* CSI300 +0.4 pct, Shanghai Comp +0.3 pct
* Hong Kong to resume trading on Thursday
* Poly Real Estate at 3-year closing high
* Vanke suspended, B-shares to reportedly relist in HK
By Clement Tan
HONG KONG, Dec 26 Mainland China shares reversed midday losses to edge higher for a third straight day, with the property sector strong as investors found cheer in a media report outlining Beijing's plan to further urbanise China.
Investors took profit on the Chinese banking sector on Wednesday after the country's vice finance minister warned of rising risks in the banking sector and pressure on government revenue in 2013.
Hong Kong markets have been closed since midday on Monday for the Christmas holiday and will resume trading on Thursday.
The CSI300 of the top Shanghai and Shenzhen listings closed up 0.4 percent at 2,457.6. The Shanghai Composite Index crawled up 0.3 percent. Both indexes closed at their highest levels since July 6.
Gains on Wednesday came in good volume as both indexes stayed above their 200-day moving average, a level they closed decisively above on Tuesday after strong gains that pushed the Shanghai Composite Index into positive territory for 2012.
After languishing in negative territory for almost six months, both onshore Chinese indexes are now set for their first annual gain in three years. Their 14-day relative strength index (RSI) readings also suggest they are at their most overbought level in more than two years.
"Investors are consolidating strong gains yesterday, but sentiment has clearly changed for the better," said Zhong Hua, a Shanghai-based equity strategist with Guotai Junan Securities.
"Not too long ago, property stocks would have suffered if there were headlines like today, reiterating purchasing curbs for next year. Instead, they are extending strong gains on hopes of better demand from urbanisation policies," Zhong added.
Poly Real Estate rose 2 percent to close at its highest since November 2009 in Shanghai.
Shares in China's second-largest property developer by sales are now up 57.2 percent in 2012, compared with rises of 4.8 percent for the CSI300 and 0.9 percent for the Shanghai Composite.
The official Shanghai Securities News on Wednesday reported Beijing's policy focus on urbanisation will likely involve reforms in the so-called hukou, or household registration, system to help smaller, rural cities catch up with their biggest cousins in development.

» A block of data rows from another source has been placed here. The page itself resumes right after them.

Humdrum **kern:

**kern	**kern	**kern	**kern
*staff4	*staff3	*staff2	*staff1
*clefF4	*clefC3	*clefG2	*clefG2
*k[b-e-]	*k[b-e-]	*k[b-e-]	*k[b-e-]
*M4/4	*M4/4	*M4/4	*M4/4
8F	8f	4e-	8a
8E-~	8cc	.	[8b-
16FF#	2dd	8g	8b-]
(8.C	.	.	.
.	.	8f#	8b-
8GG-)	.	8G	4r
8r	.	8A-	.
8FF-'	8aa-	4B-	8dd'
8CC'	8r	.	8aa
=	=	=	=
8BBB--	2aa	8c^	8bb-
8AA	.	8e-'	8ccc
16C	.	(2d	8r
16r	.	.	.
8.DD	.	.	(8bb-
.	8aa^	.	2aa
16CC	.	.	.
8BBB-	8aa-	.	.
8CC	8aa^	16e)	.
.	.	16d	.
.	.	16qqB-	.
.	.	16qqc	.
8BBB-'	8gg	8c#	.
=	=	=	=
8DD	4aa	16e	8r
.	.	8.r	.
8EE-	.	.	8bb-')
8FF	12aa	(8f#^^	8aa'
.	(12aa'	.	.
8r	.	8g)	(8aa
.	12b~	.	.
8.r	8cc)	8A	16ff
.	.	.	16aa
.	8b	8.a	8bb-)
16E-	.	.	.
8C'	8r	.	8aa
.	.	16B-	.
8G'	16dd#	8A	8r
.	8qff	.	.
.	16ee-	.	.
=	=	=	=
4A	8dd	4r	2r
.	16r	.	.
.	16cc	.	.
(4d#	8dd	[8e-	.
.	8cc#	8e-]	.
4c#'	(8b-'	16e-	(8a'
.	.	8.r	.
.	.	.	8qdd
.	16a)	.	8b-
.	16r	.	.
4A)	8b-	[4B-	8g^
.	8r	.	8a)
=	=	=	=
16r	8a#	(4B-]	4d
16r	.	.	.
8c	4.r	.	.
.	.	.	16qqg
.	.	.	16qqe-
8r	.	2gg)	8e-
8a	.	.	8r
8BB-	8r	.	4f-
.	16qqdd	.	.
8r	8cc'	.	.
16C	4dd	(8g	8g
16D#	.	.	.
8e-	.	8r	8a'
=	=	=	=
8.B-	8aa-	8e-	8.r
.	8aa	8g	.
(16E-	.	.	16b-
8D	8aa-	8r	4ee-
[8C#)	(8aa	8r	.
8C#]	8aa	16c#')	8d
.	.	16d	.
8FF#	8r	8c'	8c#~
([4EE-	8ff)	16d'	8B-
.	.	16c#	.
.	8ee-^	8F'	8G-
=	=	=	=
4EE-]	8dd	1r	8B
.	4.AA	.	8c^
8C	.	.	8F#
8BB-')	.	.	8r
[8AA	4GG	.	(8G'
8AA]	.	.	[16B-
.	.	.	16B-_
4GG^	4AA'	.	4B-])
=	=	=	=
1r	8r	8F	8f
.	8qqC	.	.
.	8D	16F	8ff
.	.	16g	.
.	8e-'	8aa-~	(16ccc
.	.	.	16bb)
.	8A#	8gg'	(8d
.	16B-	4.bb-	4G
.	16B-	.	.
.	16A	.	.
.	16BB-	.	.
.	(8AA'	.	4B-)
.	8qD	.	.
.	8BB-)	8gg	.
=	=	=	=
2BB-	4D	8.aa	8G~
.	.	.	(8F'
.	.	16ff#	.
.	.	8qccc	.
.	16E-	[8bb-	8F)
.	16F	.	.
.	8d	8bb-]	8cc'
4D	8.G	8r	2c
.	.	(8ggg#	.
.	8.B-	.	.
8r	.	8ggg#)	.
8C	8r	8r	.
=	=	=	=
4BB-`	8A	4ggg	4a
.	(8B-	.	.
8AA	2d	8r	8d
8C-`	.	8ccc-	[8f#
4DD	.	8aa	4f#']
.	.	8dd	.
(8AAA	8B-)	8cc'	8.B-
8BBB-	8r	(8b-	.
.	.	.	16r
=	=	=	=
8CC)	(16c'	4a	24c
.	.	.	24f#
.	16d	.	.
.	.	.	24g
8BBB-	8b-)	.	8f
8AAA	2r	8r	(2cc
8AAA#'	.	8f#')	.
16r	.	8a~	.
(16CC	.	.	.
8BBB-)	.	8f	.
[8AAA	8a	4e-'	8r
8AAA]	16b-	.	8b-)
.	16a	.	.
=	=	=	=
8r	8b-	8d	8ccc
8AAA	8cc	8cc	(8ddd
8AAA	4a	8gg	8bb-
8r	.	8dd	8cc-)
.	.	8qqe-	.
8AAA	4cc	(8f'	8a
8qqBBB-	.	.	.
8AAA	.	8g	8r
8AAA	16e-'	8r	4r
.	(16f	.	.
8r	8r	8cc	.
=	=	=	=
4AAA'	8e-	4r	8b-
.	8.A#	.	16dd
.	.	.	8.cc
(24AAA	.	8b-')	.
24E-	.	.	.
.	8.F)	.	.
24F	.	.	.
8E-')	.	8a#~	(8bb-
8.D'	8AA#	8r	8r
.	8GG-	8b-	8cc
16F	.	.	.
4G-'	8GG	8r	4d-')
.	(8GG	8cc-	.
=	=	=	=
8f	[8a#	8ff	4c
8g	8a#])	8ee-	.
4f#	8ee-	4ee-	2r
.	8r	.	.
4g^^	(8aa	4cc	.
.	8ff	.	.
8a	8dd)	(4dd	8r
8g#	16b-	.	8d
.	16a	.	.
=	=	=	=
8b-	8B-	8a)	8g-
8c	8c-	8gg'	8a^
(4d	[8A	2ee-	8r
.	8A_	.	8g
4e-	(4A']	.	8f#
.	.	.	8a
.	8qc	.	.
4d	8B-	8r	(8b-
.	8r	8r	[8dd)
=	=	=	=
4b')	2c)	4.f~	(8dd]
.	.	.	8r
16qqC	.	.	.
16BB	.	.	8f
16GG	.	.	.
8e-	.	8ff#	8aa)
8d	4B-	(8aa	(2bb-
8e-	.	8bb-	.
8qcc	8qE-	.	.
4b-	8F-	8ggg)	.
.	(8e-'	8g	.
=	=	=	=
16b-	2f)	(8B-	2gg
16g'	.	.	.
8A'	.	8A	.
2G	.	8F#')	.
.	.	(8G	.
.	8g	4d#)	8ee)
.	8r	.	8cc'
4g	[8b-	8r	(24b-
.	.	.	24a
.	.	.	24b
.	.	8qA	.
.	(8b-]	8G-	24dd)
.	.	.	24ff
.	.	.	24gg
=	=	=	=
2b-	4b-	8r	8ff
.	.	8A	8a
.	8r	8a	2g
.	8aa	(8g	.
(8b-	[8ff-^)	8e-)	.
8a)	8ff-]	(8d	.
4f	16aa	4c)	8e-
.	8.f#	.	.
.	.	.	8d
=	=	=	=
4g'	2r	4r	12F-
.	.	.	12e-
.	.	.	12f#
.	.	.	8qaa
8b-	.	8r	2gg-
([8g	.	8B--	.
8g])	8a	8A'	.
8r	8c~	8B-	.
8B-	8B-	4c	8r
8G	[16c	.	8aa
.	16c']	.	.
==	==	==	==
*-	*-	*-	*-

Investors in property shares were unfazed by a report by the official Xinhua news agency on Tuesday saying China will extend its property tightening policies into 2013 to choke speculative buying while expanding its trial property tax.
Trading in shares of China Vanke Co Ltd, Poly Real Estate's larger sector rival, was suspended in Shenzhen on Wednesday pending an announcement, the firm said late on Tuesday.
Local media reported that the company plans to convert its Shenzhen-listed B shares, denominated in Hong Kong dollars, into a Hong Kong listing.
In May, the official China Daily newspaper reported that Vanke had bought a 73.9 percent stake in Hong Kong-listed Winsor Properties Holdings in its first step in its "long-term overseas expansion plans."
CHINA BANKS TRIM DECEMBER GAINS
Limiting index gains on Wednesday, Chinese banking shares slid, trimming their recent outperformance, after the vice finance minister said the country's banking assets have been growing rapidly in recent years, with bank loans climbing to new highs.
Among the country's "Big Four" banks, Industrial and Commercial Bank of China (ICBC) declined 1.5 percent in Shanghai after closing at a six-month high on Tuesday. ICBC is on track for a third-straight monthly gain and its decline for the year has been cut to about 4 percent.
Smaller rival Bank of Beijing dropped 1.4 percent after closing on Tuesday at its highest since May 2011. It is still up 27 percent in December, which should be its best month in 3-1/2 years.
Much of the rally in the banking sector this month has come after China's insurance regulator abolished limits for insurance firms' investments in the country's banks. Previously, firms were unable to invest in more than two banks if they owned more than 5 percent of any single bank.